■ **Job**
Whenever a line in the entries includes the word "Вальцы", copy that line out.

Stored data entries
+-------+

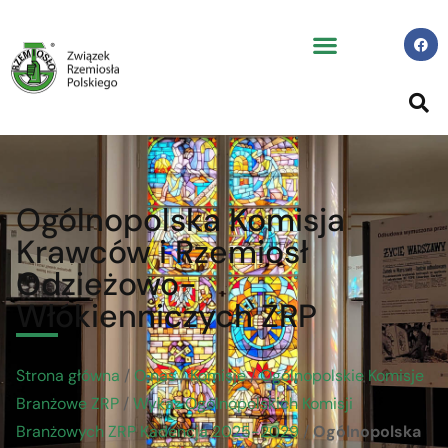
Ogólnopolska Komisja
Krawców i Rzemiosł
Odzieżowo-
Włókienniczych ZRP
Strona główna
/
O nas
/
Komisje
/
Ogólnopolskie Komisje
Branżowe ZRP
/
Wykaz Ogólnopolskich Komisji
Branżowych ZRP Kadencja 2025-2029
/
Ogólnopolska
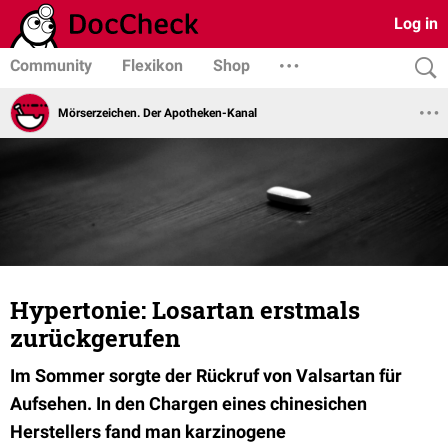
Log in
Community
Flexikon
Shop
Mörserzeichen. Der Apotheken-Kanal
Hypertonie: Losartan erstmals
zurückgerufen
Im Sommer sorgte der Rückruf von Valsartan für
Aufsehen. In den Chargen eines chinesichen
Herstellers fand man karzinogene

+-------+

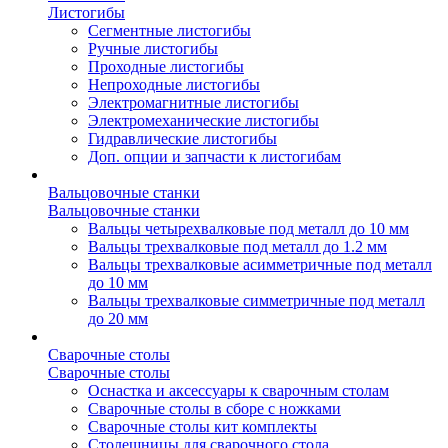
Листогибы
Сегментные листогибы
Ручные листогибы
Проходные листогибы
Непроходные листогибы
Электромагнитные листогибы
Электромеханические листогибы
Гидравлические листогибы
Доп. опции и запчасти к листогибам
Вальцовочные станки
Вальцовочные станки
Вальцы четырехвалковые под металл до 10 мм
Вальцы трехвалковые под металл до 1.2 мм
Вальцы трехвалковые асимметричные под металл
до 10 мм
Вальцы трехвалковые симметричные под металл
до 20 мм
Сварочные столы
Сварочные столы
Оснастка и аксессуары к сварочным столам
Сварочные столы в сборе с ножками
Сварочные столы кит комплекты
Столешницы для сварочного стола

+-------+

■ **Answer for the task**
Вальцы четырехвалковые под металл до 10 мм
Вальцы трехвалковые под металл до 1.2 мм
Вальцы трехвалковые асимметричные под металл
Вальцы трехвалковые симметричные под металл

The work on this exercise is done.